Laos on a shoestring-
In the chilled out backpackers haven of Vang Vieng we met two separate solo American travelers. Griff (a 23 year old rugby player at NC State) and Aron (a 22 year old recent college graduate nomad surfer). Still hanging with Dónal, the 3 Canadian girls and other American guy Stephen (a 29 year old yoga instructor from NYC), the 8 of us stayed in the same guesthouse and would wreck havoc in Vang Vieng before having to go our separate ways. The girls headed for Thailand to kick it with elephants, Griff made it to Cambodia, where he had his heart set on the fully automatic machine guns, and unfortunately loosing his wallet was the last straw for my man Dónal. After running on fumes through the first week in Laos he had to throw in towel and head home to Belfast. I had enough reserve to get by up till now, but I proceed with caution as the funds are rapidly running thin. Aron, Stephen and I would head south, making it the first time in 6 months I shared company exclusively with Americans.
On a side note: Before leaving Vang Vieng I had the most random encounter at a very liberal eatery called Happy Pizza (use your imagination on the name). There were two Iranian guys I invited over to sit with us. It turns out one of the guys is a professor in the marketing department at UNLV which is the same university and college I was in. All of his colleagues were my old professors and we had some funny things to talk about (made funnier by the happy pizza). At the end he told me he can get me the degree (that I never got). So if you get the LONG overdue invitation to my college graduation don’t be surprised and we’ll be partying for weeks after… But that’s neither here nor there.

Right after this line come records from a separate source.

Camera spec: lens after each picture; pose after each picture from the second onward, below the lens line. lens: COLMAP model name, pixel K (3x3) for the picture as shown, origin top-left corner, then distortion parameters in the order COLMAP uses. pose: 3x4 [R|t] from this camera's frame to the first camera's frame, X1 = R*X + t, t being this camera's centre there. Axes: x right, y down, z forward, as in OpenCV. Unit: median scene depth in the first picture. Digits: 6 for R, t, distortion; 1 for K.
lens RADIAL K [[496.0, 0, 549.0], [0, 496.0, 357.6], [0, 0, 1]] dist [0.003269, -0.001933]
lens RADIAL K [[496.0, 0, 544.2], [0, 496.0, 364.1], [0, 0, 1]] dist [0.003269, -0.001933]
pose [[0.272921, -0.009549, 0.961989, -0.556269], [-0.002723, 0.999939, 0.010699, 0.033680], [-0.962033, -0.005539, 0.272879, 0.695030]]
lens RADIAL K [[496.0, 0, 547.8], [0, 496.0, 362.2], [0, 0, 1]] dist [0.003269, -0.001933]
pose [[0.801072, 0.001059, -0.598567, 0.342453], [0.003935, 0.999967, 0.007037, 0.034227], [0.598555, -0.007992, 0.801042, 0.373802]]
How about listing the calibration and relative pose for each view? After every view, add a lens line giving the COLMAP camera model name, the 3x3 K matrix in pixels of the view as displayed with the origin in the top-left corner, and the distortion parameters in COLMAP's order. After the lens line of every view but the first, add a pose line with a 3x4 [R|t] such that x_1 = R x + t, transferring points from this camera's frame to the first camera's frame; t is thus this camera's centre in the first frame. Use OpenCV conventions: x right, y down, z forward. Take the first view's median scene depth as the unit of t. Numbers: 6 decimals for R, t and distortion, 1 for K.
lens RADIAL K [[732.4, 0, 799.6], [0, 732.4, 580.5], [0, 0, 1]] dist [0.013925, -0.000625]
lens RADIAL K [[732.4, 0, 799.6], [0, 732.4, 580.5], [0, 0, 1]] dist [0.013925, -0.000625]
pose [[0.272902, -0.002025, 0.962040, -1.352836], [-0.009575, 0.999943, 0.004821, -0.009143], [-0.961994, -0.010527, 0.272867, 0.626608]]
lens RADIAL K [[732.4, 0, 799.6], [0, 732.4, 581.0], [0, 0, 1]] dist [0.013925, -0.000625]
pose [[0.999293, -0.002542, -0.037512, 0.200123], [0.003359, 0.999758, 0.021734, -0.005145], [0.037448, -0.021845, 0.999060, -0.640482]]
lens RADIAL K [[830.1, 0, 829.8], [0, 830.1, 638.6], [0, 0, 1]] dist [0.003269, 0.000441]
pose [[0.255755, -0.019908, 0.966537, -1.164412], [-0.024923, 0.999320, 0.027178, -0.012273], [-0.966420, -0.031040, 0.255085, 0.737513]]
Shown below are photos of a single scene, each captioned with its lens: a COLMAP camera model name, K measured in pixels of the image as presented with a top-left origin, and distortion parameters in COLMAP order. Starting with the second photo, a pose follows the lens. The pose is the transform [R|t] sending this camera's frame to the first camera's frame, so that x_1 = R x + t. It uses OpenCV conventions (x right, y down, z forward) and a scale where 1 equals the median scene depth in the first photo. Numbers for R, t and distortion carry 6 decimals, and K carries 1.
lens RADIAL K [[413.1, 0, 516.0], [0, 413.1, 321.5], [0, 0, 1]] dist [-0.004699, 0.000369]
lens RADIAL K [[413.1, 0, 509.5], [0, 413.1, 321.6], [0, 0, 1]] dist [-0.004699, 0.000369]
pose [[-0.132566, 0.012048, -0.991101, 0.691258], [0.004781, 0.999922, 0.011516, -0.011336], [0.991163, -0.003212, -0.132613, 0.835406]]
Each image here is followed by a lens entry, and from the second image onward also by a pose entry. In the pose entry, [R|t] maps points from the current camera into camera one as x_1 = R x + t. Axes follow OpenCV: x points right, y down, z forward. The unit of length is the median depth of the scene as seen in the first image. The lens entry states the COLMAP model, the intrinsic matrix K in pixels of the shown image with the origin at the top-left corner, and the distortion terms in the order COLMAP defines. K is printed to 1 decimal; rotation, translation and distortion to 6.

The three of us traveled to the capital city of Vientiane where I would be held up waiting the FedEx of my beloved ATM card. My best hope was that I would receive my card before the weekend, but it wasn’t to be. When I got the tracking number it said Monday evening, when I double checked that info with the local FedEx office they said Tuesday afternoon or Wednesday morning. Vientiane is a great little city, but not a whole lot to do there, unless cracked out lady boy prostitutes are your thing. The idea of waiting there for 5-6 days wasn’t too appealing. Stephen and Aron had to be going south before then so I counted my cash (for the seventh time) and decided I could make it down with them to the popular cave attraction, 6 hours south, and backtrack to wait for my card. After the damp and stuffy local bus ride we stopped at a little village 45km away from the cave and found a cool little guesthouse to crash in for the night. The guesthouse owner offered to cook for us which ended up being my worst meal in a while, consisting of pumpkin chunk/fish skin soup in a sock water broth, with rice and stale papaya salad. He meant well. We thanked him for the delicious culinary exploration and, behind his back, snuck away to the store to pick up chips and crackers before retiring to our rooms. We each had our own bungalow style room, though I shared mine with a mouse and giant Stand By Me size leech. The next morning we pulled stakes, skipped breakfast and moved camp up the road to the cave.
After numerous caves between Vietnam and northern Laos I had been just about caved out, but the Kong Lo Cave comes highly recommended on the Laos circuit so, with time on my side, I figured 1 more wouldn’t kill me. Setting this cave apart from others is that a river runs through it is entirety. The dark and creepy cave was made creepier by our boatman that had half of a face. His right side had skin missing from his eye socket to jaw, protruding the eye ball and exposing his entire maxilla and gum line. I feel for the poor guy and applaud his courage by not hiding from society, but it was hard to look at, as well as look away from. He welcomed us aboard his little wooden boat and the four of us went headlong into the throat of the cave. The river dissects a mountain and, after 5 miles, comes out to a tiny village at the other side. Along the way there were some low bridge squeezes as well as 300 foot high amphitheater ceilings. There’s some light rapids and several mystical waterfalls pouring into the center of the river from the black void far overhead. Only a tiny portion of the cave was lit up and the rest of the time we made due with headlamps (which I prefer). The 3 hour return trip through the cave lived up to the hype and did not disappoint. It’s possibly the coolest single activity I’ve done so far in SE Asia.
The next day my two American compadres headed further south and I went back up north Vientiane where I await the arrival of my ATM card. I don’t have enough cash for any more side excursions so I will remain put and lay low until it arrives. At last check the package was en route in Singapore and the Monday evening arrival time has been changed to N/A. The 3-5 day estimate is now at day 7. For now all I can do is hope for tomorrow and keep my fingers crossed…. Here in Indochina the gesture for fingers crossed means the same as the western worlds middle finger.